Industry benchmarks (e.g., GDP for economic tasks, Tow Bench for services) are emerging, but many startups still rely on qualitative testing and “taste.”
Cost is expected to continue dropping significantly over the next year.
Model Fatigue and Adaptation
Hot-swapping models by changing an API parameter is largely gone for non-trivial use cases; each model has distinct idiosyncrasies in instruction-following, tool signatures, and long-context handling.
Top teams take time to battle-test new models, come with strong taste but an open mind, and give specific feedback to OpenAI so post-training can be adjusted.
The industry needs more predictable release cadences with clear changelogs, similar to traditional software versioning.
Voice as a Frontier
GPT-4o’s voice capabilities were a breakthrough in expressiveness and tone, but the voice Turing test has not yet been crossed—interruptions and cadence still feel off.
The goal is naturalness and expressiveness where users are comfortable being served by AI over a human.
Multilingual capabilities are critical for customer support, where staffing agents for every language is impractical.
Coding Tools and Enterprise Adoption
Codex’s success comes from a small, focused team iterating on model, harness, integration, and data.
The next unlock for AI in software engineering is collaboration: models need to handle communication, scoping, architectural decisions, and on-call work, not just code generation.
Enterprise adoption of agentic coding tools is reaching critical mass; 2025 is expected to be “the year of coding in the enterprise.”
Model providers are moving from being pure inference API providers to offering model + harness + reference design as a package.
Enterprise Cheat Sheet
Data infrastructure first: clean data, proper APIs, authentication, logging, and permissions are prerequisites; without them, even the best agent is useless.
Rigorous evaluation: build golden sets, document SOPs, and create evals; most enterprise knowledge lives in people’s brains, not written docs, so finding the right experts is key.
Change management: take time to explain how the technology works to teams and customers; the technology is new to everyone.
Overhyped and Underhyped
Underhyped: science and drug discovery.

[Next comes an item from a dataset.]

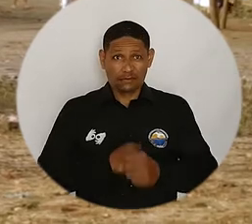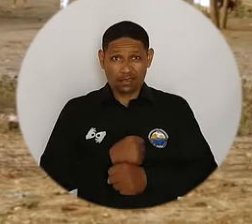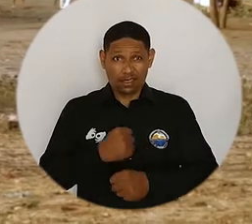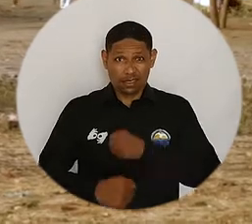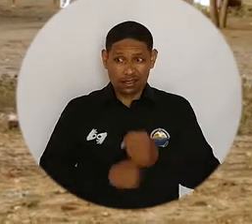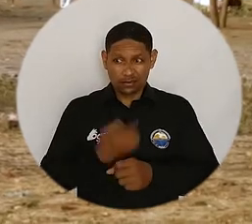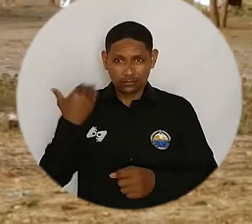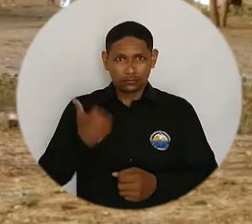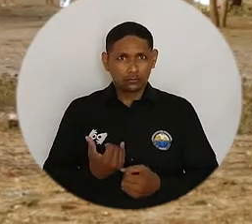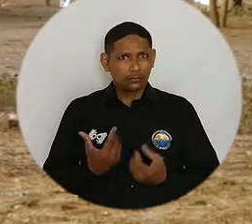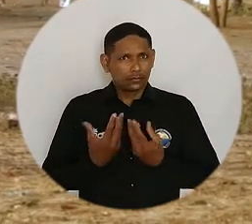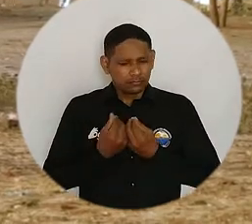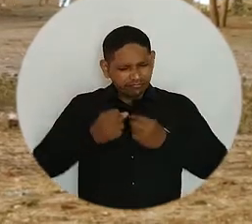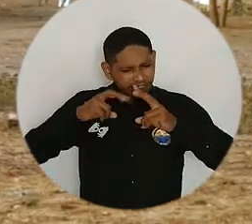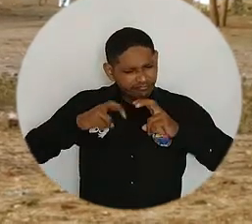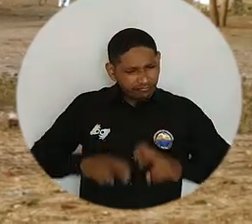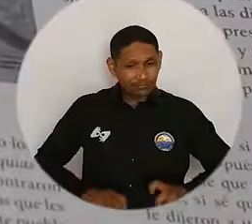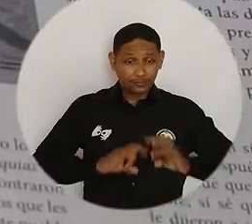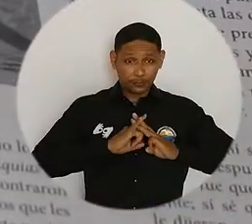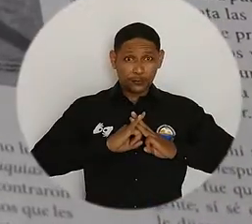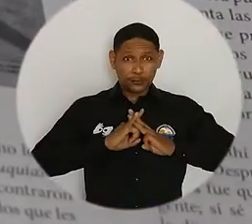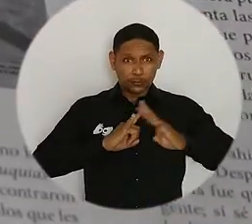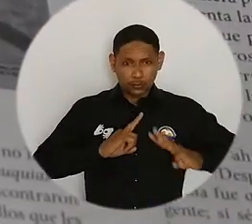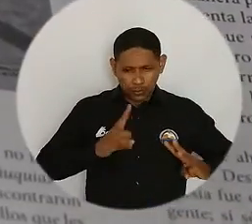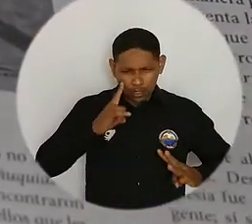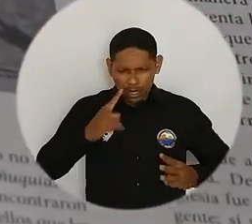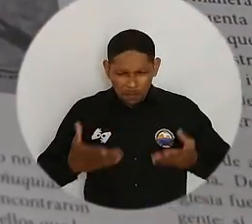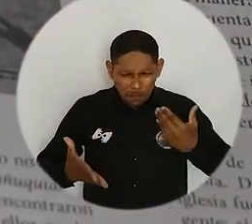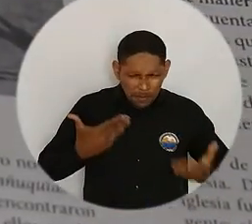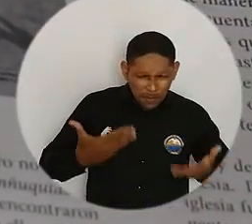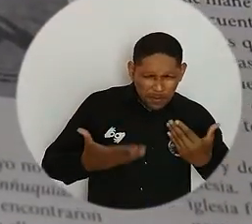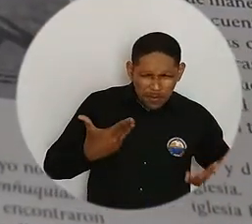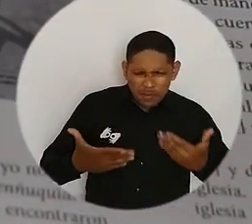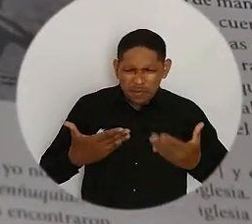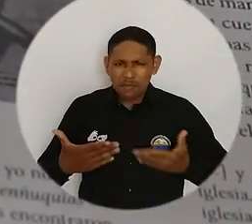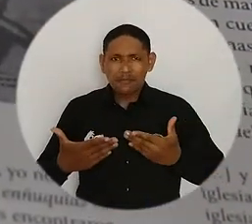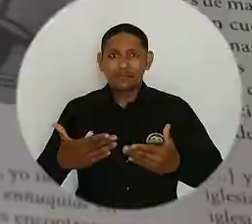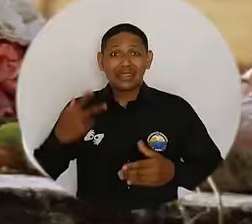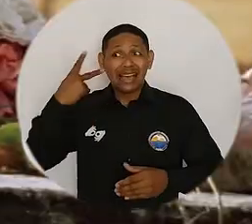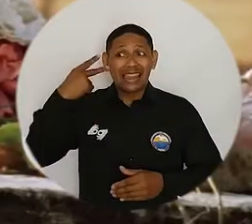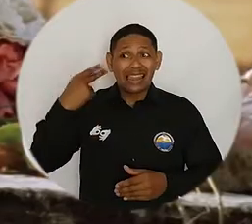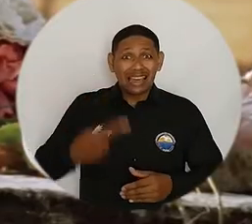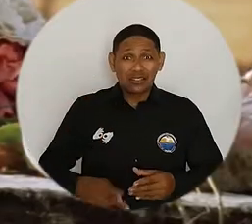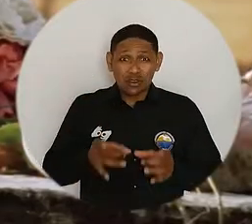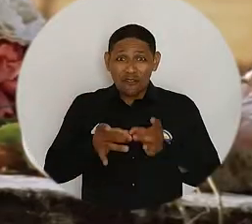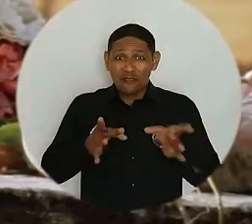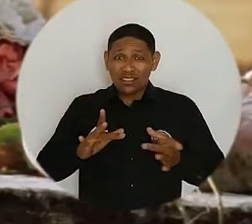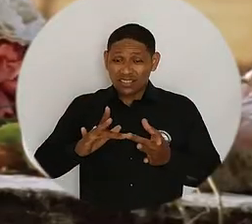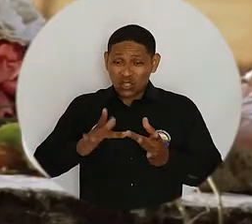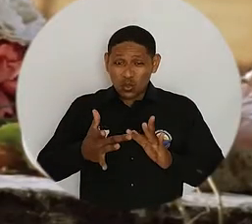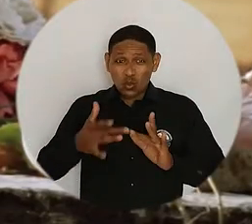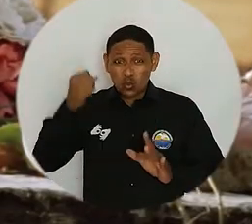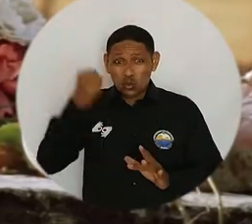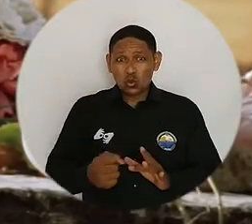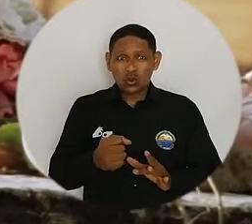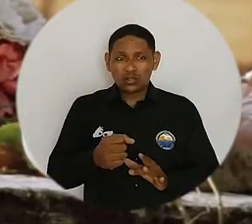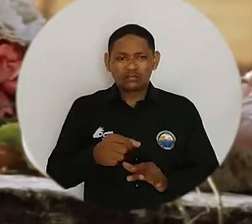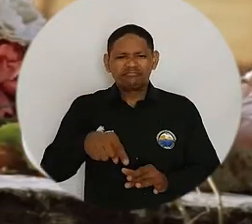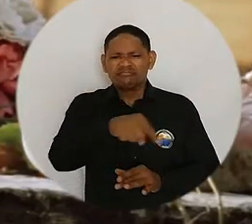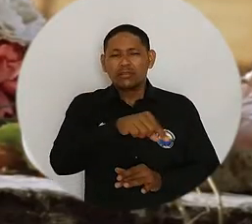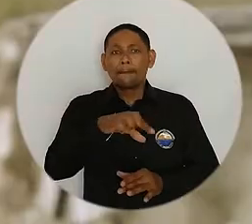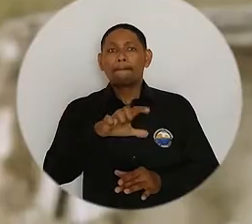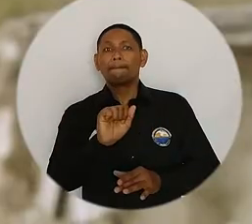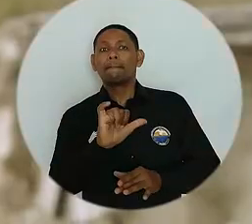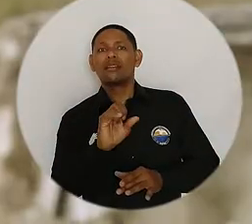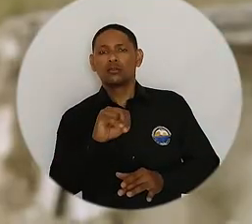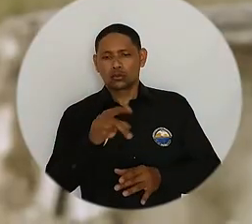Durante años, investigadores de la Universidad del Magdalena han recabado entre relatos la historia de una fecha amarga para el corregimiento del Playón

Even a 5% acceleration in the rate of discovery has enormous compounding implications for the economy and technology.
Changed his mind on: “the model is everything.” Harnesses are becoming equally important, and high-quality data infrastructure is critical for enterprise adoption to scale.
Looking Back
OpenAI has shipped features and tools that didn’t find product market fit, invested in audio technologies that didn’t pan out, and defined “agent” APIs too early in 2023 that didn’t catch on—a healthy amount of experimentation and failure underlies the visible successes.